While the usage of your view/perspective/application might seem obvious and accessible to you, to most people it is not. Writing a good manual is key for this. It is very difficult to write a manual which is too comprehensive, most often if something can be done in a wrong way, somebody will see this as the only one.
For MITK purposes you should put your documentation in BUNDLEPATH/documentation/UserManual/QmitkMyViewName.dox .
Give them a unique name and remember to only use alphanumeric characters and underscores. Identifiers like "org.placeA.x" and "org.placeB.y" look identical to doxygen because it only parses the "org". Use "org_placeA_x" instead.
Regarding images: Doxygen looks for images globally. To avoid confusion, include the plugin name into the image. E.g. "Checkboxes.png" is a bad name while "QmitkIGTTracking_Checkboxes.png" is a good name.
Include images only via the image Macro! This way it is automatically included in the pdf export of the documentation.

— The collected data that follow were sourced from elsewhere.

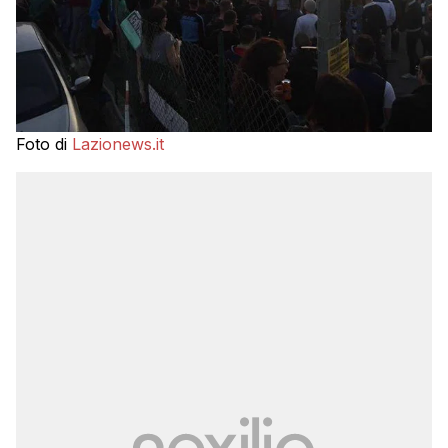
Foto di
Lazionews.it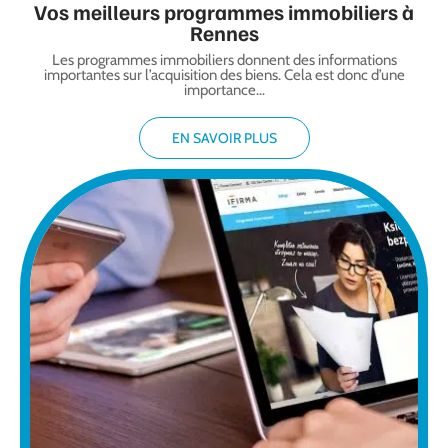
Vos meilleurs programmes immobiliers à
Rennes
Les programmes immobiliers donnent des informations
importantes sur l’acquisition des biens. Cela est donc d’une
importance
…
EN SAVOIR PLUS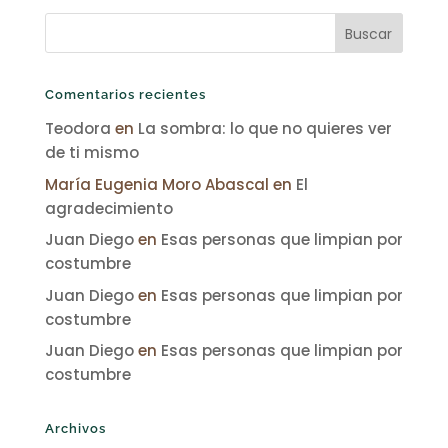
Comentarios recientes
Teodora
en
La sombra: lo que no quieres ver
de ti mismo
María Eugenia Moro Abascal
en
El
agradecimiento
Juan Diego
en
Esas personas que limpian por
costumbre
Juan Diego
en
Esas personas que limpian por
costumbre
Juan Diego
en
Esas personas que limpian por
costumbre
Archivos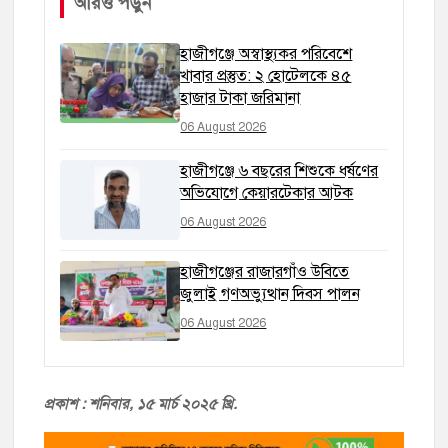
আরও পড়ুন
হাজীগঞ্জে অস্বাস্থ্যকর পরিবেশে
খাবার প্রস্তুত: ২ হোটেলকে ৪৫
হাজার টাকা জরিমানা
06 August 2026
হাজীগঞ্জে ৬ বছরের শিশুকে ধর্ষণের
অভিযোগে কেয়ারটেকার আটক
06 August 2026
হাজীগঞ্জের রাজারগাঁও উবিতে
জুলাই গণঅভ্যুত্থান দিবস পালন
06 August 2026
প্রকাশ : শনিবা
র, ১৫ মার্চ ২০২৫ খ্রি.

// The Macro hast he following form (note the braces!): \imageMacro{imagePath, "Image Description", Image size in cm} // e.g.: \imageMacro{QmitkIGTTracking_Checkboxes.png, "Some beautiful Checkboxes!", 5} // If you must use commas in the description, escape them! \imageMacro{QmitkIGTTracking_Checkboxes.png, "Some beautiful Checkboxes\, you have never seen better ones! ", 5}
Image size is only used for the pdf export, but images won't be displayed at all if it is missing. Maximum is 16.
The nightly generated HTML documentation and the Qt Help System documentation can contain different content using the isHTML command.